1 Manipulations involving visual media, including by journalists or photo editors themselves, have a long history and include activity being staged or stylised in the field as well as pixels being altered in post-production through analog or, more recently, digital means. Notable examples include Roger Fenton's 1855 “Valley of the Shadow of Death” photograph, National Geographic's 1982 cover which featured a horizontal photo that was altered to fit a vertical magazine cover, and former AP photographer Narciso Contreras's photo in which he airbrushed out in 2014 a fellow journalist's video camera.

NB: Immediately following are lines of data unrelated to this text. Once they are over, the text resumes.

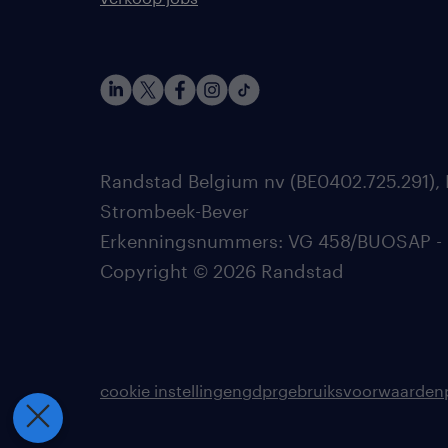
Randstad Belgium nv (BE0402.725.291), 
Strombeek-Bever
Erkenningsnummers: VG 458/BUOSAP - 002
Copyright © 2026 Randstad
cookie instellingen
gdpr
gebruiksvoorwaarden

All these examples are relevant to note but, with this specific paper, we choose to focus on manipulations created, edited, or circulated initially by non-journalists on social media.
2 We operationalize in this paper misinformation as inaccurate information that is most likely shared without the intent to harm and disinformation as inaccurate information shared with the intent to deceive.
3 Adversarial training reverses the logic of classification by attempting to “fool” a system through targeted manipulations of input data to try to exploit weaknesses in the classification logic. Under adversarial conditions the system designer tries to generate (often using a generative neural network) examples of images that are misclassified, and these images themselves can be used to assist in the generation of further images that may perform even worse.